In all....A very frustrating......painful process but I think I am finally on the right path that will work best for me. Gonna stick with hard block hand sanding.
 
For those of you that think you don't get urethane wave, look at this
picture and see if you can see it. It takes reflections of something really
straight to show it up when it's slightly there.
the top of the picture makes it look "straight"
But look at the garage door overhead-obvious wave.
Most painters don't even know they have it.


IMG_1948.jpg
 
esahlin, any possibility you may have had some microscopic dirt contamination while sanding?
 
C10chas;24996 said:
esahlin, any possibility you may have had some microscopic dirt contamination while sanding?

Yeah its definitely possible, but Ive re-tried the whole wet sanding process so many times using many different attempts at cleanliness (clean rags and wax and grease remover after every sanding step, clean discs, lots of water every step etc) and still end up with texture.... so I think the DA sanding/discs as still the major factor in creating the "texture" in my process.

All in all, Being that this is the first time I have ever painted/buffed a car....I think my expectations were way to high (I thought the paint surface would be glass smooth even from 2 inches away looking at the flourescent light outlines when I was done) for what I was going to be capable of being a first time painter/buffer. Of course this is my own personal car Ive spent 10 years restoring so I was being too anal about it and expecting a glass smooth surface (even under a magnifying glass?????).

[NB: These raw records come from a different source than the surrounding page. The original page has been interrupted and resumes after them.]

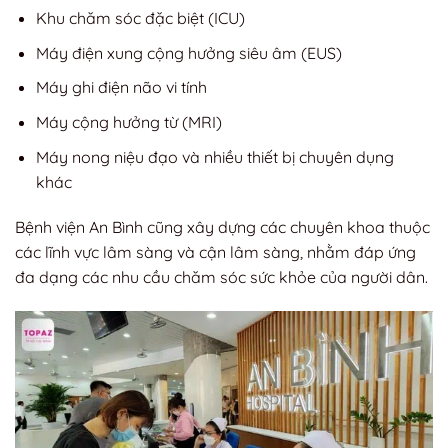
Khu chăm sóc đặc biệt (ICU)
Máy điện xung cộng hưởng siêu âm (EUS)
Máy ghi điện não vi tính
Máy cộng hưởng từ (MRI)
Máy nong niệu đạo và nhiều thiết bị chuyên dụng
khác
Bệnh viện An Bình cũng xây dựng các chuyên khoa thuộc
các lĩnh vực lâm sàng và cận lâm sàng, nhằm đáp ứng
đa dạng các nhu cầu chăm sóc sức khỏe của người dân.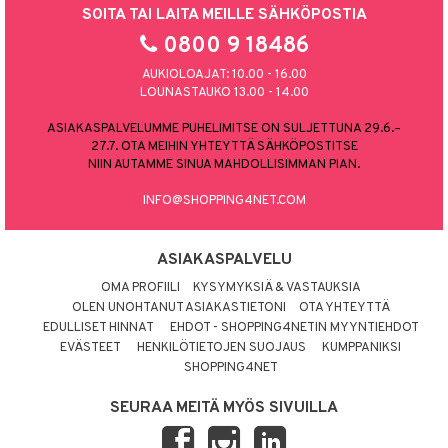
SOITA TAI LAITA MEILLE SÄHKÖPOSTIA
0800 9 18486
AUKIOLOAJAT: 10.00 - 16.00
LOUNASTAUKO 13.00 - 14.00
ASIAKASPALVELUMME PUHELIMITSE ON SULJETTUNA 29.6.–
27.7. OTA MEIHIN YHTEYTTÄ SÄHKÖPOSTITSE
NIIN AUTAMME SINUA MAHDOLLISIMMAN PIAN.
INFO@SHOPPING4NET.COM
ASIAKASPALVELU
OMA PROFIILI
KYSYMYKSIÄ & VASTAUKSIA
OLEN UNOHTANUT ASIAKASTIETONI
OTA YHTEYTTÄ
EDULLISET HINNAT
EHDOT - SHOPPING4NETIN MYYNTIEHDOT
EVÄSTEET
HENKILÖTIETOJEN SUOJAUS
KUMPPANIKSI
SHOPPING4NET
SEURAA MEITÄ MYÖS SIVUILLA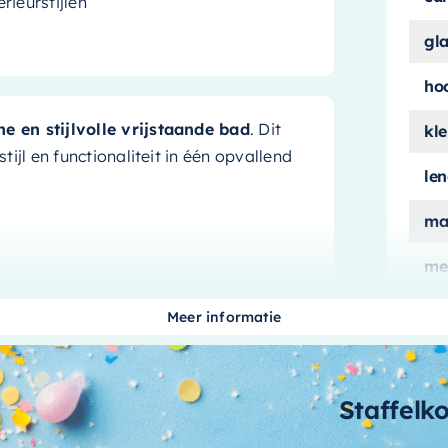
rieurstijlen
gl
ho
e en stijlvolle vrijstaande bad
. Dit
kle
stijl en functionaliteit in één opvallend
le
ma
me
lvolle toevoeging aan uw badkamer, het is
ui
ngen van
180x85cm
, biedt het voldoende
Meer informatie
n draagt de unieke army (groen) kleur
aan
 binnenkant een schoon en fris gevoel
aa
Staffelk
derhouden
bi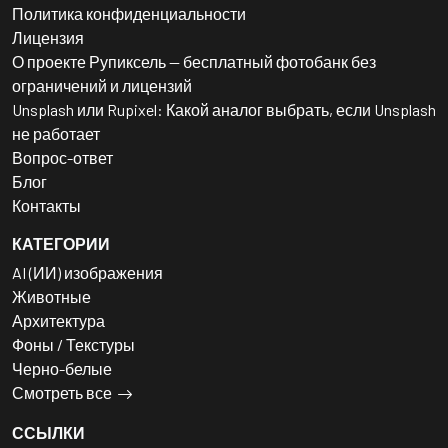
Политика конфиденциальности
Лицензия
О проекте Рупиксель — бесплатный фотобанк без
ограничений и лицензий
Unsplash или Rupixel: Какой аналог выбрать, если Unsplash
не работает
Вопрос-ответ
Блог
Контакты
КАТЕГОРИИ
AI (ИИ) изображения
Животные
Архитектура
Фоны / Текстуры
Черно-белые
Смотреть все
ССЫЛКИ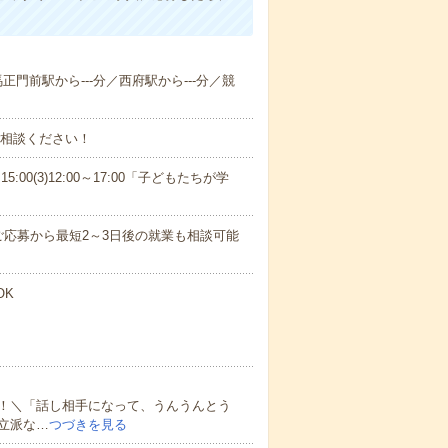
馬正門前駅から---分／西府駅から---分／競
ご相談ください！
15:00(3)12:00～17:00「子どもたちが学
応募から最短2～3日後の就業も相談可能
OK
！＼「話し相手になって、うんうんとう
立派な…
つづきを見る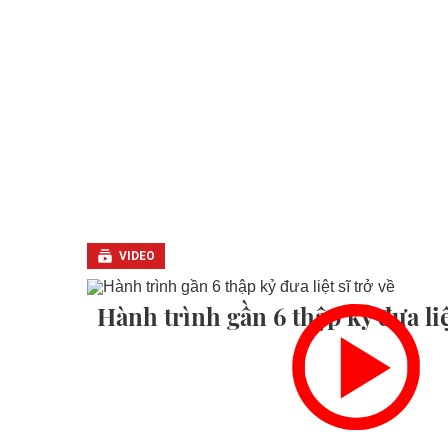
VIDEO
Hành trình gần 6 thập kỷ đưa liệt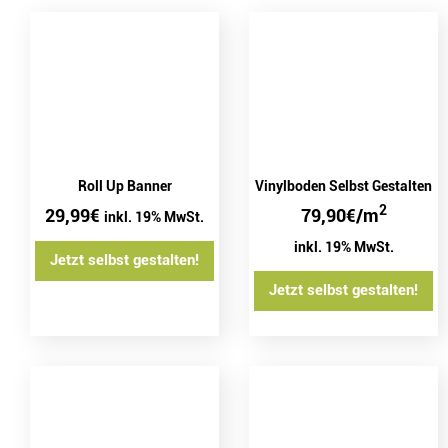
Vinylboden Selbst Gestalten
Roll Up Banner
2
79,90
€
/m
29,99
€
inkl. 19% MwSt.
inkl. 19% MwSt.
Jetzt selbst gestalten!
Jetzt selbst gestalten!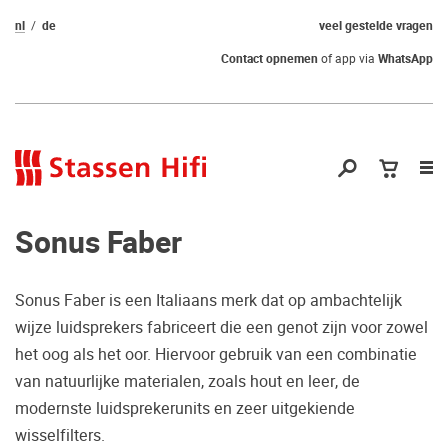
nl
de
veel gestelde vragen
Contact opnemen
of app via
WhatsApp
Nav
op
Sonus Faber
Sonus Faber is een Italiaans merk dat op ambachtelijk
wijze luidsprekers fabriceert die een genot zijn voor zowel
Nog geen keuze
het oog als het oor. Hiervoor gebruik van een combinatie
van natuurlijke materialen, zoals hout en leer, de
gemaakt?
modernste luidsprekerunits en zeer uitgekiende
Waarom komt u niet bij ons luisteren?
wisselfilters.
Zo maakt u zeker de juiste keuze.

There was actually an unusual brief moment of sunshine here in Seattle yesterday, so I took the fender outside I was recently buffing and it looked great in the sun.......I have to resolve myself to not stick my nose on the surface and look for scratches...... :)
 
you may well be over heating the surface. this will give a fine grain vinyl look even though it was sanded flat.
 
eashlin, if you are using the purple 1500 trizact film discs best thing you can do is pick up the box, walk over to the trash can, open and insert. they are junk and cause all sorts of issues. do your sanding with dry finishing film discs for your 1000 and 1500 step then jump to the trizact 3000 or the green eagle bufflex discs. also as shine said, too much heat always causes a texture. if your not getting all the scratches out from the step prior when i comes time to buff your gonna have to work the surface too much and generate that heat. the less you work it with that buffer to get the sand scratches out the better and flatter.
 
Yes, it was the purple 1500 trizact discs that I struggled mightily with.....Will attempt getting some 1500 finishing film ones and give that a shot.

If heat is a definite source of texture as you and shine both mentioned then that could definitley be a factor in my results. Since I have not tried anything yet to keep heat generation to a minimum......it could be my part of my problem.

Thanks for the tips......I Will try some different things here in the coming weeks and report back if I discover anything that significantly improves my results.